"""

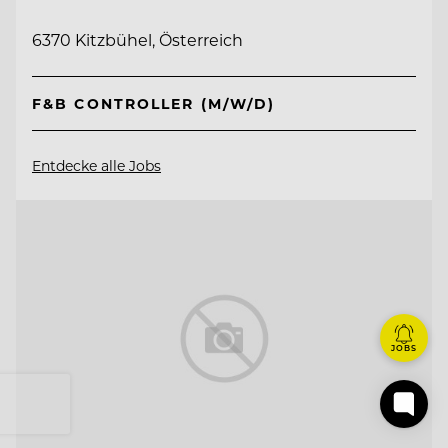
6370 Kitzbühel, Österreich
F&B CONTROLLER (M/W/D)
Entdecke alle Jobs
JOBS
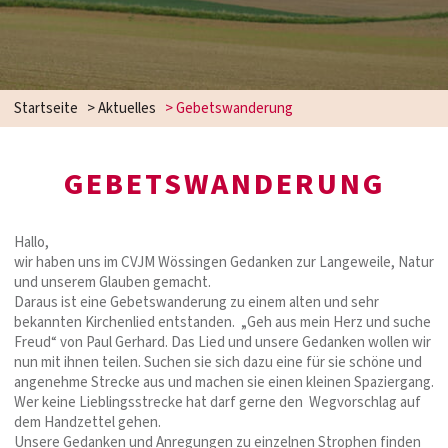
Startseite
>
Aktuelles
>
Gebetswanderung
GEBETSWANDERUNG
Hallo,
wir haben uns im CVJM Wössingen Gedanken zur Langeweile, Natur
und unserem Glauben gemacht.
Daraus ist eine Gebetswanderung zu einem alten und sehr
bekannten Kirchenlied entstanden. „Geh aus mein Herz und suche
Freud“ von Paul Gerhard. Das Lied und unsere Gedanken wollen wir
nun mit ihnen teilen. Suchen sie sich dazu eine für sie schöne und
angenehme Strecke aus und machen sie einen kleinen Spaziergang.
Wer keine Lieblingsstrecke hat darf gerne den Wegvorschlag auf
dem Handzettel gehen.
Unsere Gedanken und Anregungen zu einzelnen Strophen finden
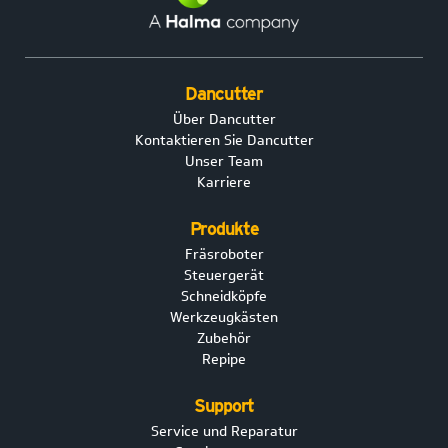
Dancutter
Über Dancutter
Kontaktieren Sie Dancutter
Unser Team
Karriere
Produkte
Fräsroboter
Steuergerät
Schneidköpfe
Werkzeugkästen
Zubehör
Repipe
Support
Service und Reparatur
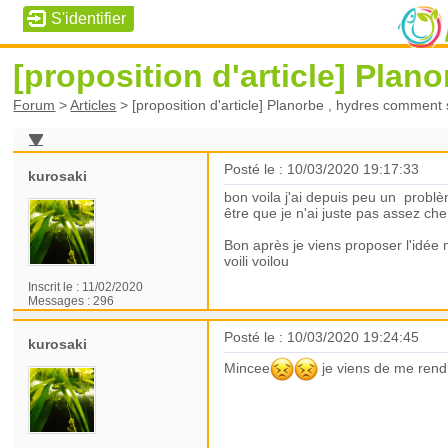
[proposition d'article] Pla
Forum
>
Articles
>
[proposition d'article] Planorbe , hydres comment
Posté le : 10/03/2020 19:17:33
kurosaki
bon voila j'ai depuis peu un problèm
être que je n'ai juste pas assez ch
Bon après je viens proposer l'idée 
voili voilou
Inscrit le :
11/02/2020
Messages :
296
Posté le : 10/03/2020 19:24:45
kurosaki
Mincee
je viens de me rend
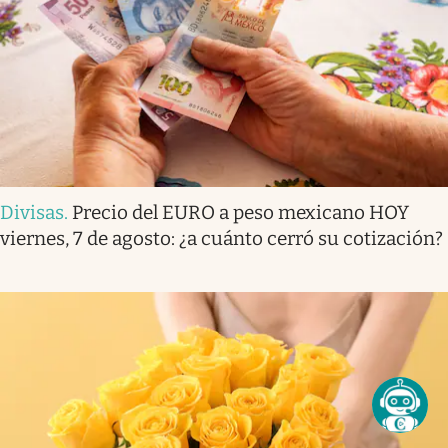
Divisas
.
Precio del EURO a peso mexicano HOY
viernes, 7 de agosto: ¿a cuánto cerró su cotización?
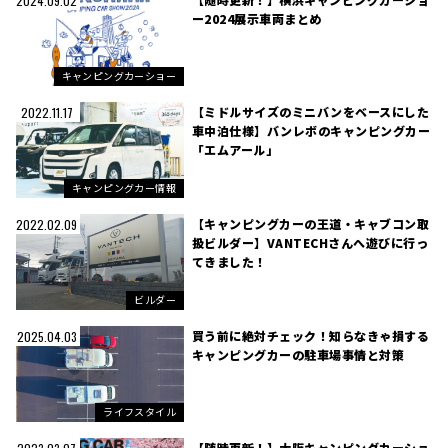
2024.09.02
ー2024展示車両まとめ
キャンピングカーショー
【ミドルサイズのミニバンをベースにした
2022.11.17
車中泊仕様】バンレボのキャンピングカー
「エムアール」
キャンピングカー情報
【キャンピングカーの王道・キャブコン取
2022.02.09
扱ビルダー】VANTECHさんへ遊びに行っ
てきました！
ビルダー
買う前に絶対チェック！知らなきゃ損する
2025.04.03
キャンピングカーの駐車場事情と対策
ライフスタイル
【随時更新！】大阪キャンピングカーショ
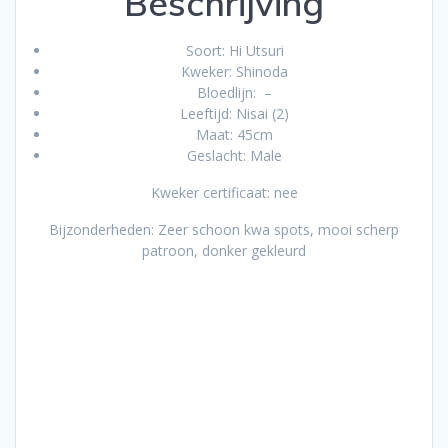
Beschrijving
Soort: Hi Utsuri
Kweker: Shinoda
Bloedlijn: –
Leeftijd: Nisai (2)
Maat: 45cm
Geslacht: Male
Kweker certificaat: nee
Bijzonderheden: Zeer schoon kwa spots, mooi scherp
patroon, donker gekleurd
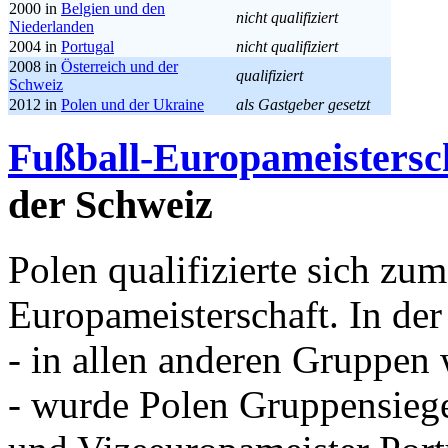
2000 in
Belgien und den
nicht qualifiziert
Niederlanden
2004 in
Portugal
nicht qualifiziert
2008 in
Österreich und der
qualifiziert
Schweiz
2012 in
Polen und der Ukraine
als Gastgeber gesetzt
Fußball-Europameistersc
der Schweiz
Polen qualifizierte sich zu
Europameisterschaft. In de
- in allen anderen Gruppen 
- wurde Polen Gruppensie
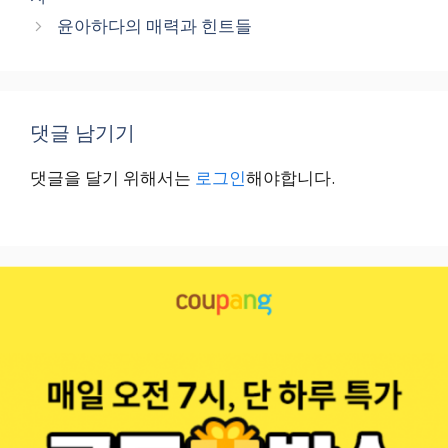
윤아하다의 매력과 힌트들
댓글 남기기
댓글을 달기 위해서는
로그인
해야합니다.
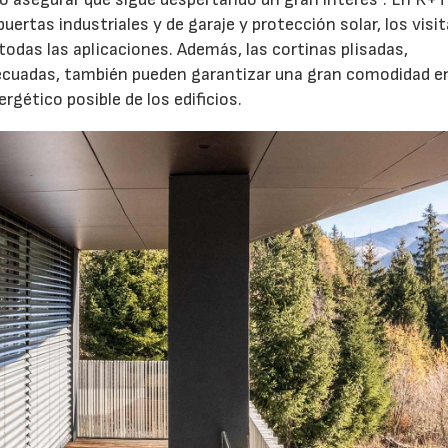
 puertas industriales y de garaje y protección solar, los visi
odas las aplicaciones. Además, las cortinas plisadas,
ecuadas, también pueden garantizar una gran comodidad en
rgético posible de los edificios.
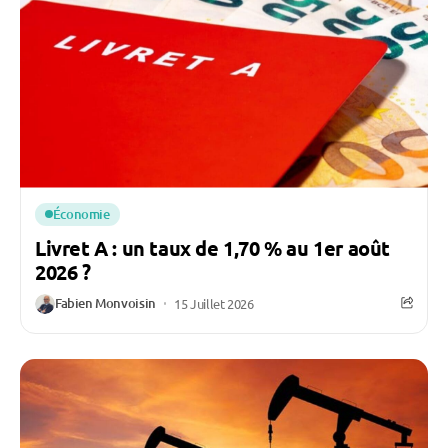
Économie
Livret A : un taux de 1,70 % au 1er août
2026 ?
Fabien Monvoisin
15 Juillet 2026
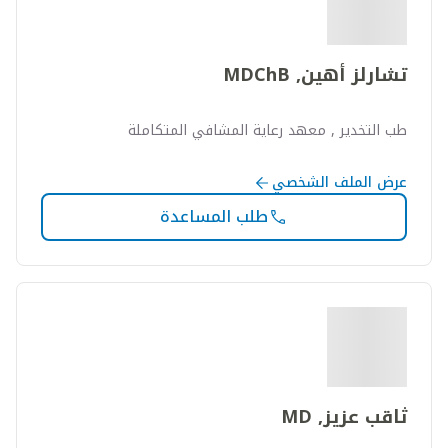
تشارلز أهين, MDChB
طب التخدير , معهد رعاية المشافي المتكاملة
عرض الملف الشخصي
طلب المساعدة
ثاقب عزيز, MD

"""

→ DESCRIPTION OF THE TASK: Pull out every line in the material above where "Posté" occurs.

→ WORKED SOLUTION:
Posté le : 10/03/2020 19:17:33
Posté le : 10/03/2020 19:24:45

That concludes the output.